Article in The Star, 24 September 2008 Print

 

What is the aim of the CLP examination?

The CLP examination is another gateway for legal practice in Malaysia. It is a professional examination designed to gauge whether candidates have reached an acceptable degree of competency to enable them to enter into the legal profession to practise. Thus candidates must be able to identify legal issues raised in the examination questions and advise on an appropriate legal recourse without going into an academic exercise or a discourse on the law.


What is the criterion adopted by the paper setters for the CLP examination?

As the primary aim of the examination is to equip candidates for legal practice the questions set are in the main current, relevant and applicable to legal practice.
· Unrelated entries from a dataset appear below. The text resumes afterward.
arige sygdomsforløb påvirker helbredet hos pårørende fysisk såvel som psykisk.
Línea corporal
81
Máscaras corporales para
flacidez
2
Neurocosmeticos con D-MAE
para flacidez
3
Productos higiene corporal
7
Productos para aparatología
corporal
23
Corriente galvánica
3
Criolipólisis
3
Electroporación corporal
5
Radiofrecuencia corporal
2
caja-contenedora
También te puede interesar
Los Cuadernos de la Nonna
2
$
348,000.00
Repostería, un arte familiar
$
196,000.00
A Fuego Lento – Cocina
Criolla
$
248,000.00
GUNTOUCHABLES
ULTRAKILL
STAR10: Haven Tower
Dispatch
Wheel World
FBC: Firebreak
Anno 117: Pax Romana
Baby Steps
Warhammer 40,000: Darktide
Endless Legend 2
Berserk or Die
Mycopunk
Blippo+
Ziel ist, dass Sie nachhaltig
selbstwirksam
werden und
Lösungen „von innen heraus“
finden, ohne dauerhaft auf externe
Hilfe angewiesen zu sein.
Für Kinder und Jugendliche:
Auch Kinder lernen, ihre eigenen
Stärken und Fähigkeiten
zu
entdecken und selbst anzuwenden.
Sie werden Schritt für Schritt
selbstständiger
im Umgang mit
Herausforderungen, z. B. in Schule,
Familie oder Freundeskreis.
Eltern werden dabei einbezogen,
What is the process involved after the examination?

The Legal Profession Qualifying Board (LPQB) does not seek to fail any candidate and the scripts are to be marked purely on the candidate's knowledge and merit is the only criteria. As long as the candidates are:

 

• Able to identify the issues of legal practice involved in a question;

• Able to apply the relevant law and/or procedure to the issues identified;

• Able to explore the legal issues with legal reasoning and analysis;

 

they ought to be given marks. In that respect the markers are reminded that the answer scheme is just a guide as it is not cast in stone and the markers are allowed to use their discretion when marking the scripts. The rationale for this procedure is that benefit must always be given to the candidate who is able to answer the question. In that regard it is also ensured that candidates who have answered illegibly are not penalized but attempts are genuinely made to ascertain what is written if not by the marker by another marker.

   

For several years there have been many criticisms hurled at the conduct of the CLP examination and the results of the examination. Amongst the criticisms are that candidates are failed on purpose, there is a racial quota to be met hence the percentage of passes is always low and also that although the examination is to equip candidates for legal practice but it turns out to be test of the candidates' memory function. What is your comment?

 

The LPQB does not have any racial quota in mind when it endorses the results of the CLP examination. It takes the marks given by markers who are legal experts in their respective fields as they are. The whole CLP examination is only based on one factor and it is MERIT and nothing else.

 

The examination is not a test of memory function by the candidates. It is the candidates who resort to regurgitation of information memorized by them. Those who fail are just unable to identify the legal and procedural issues raised in the examination questions and deal with them directly. More often the candidates have embarked on an academic exercise or a discourse on the law which is totally unrelated to legal practice. This has disabled the marker from awarding them a pass mark as the candidates fail to reach an acceptable standard for them to pass the examination so as to enable them to enter into the legal profession to practise.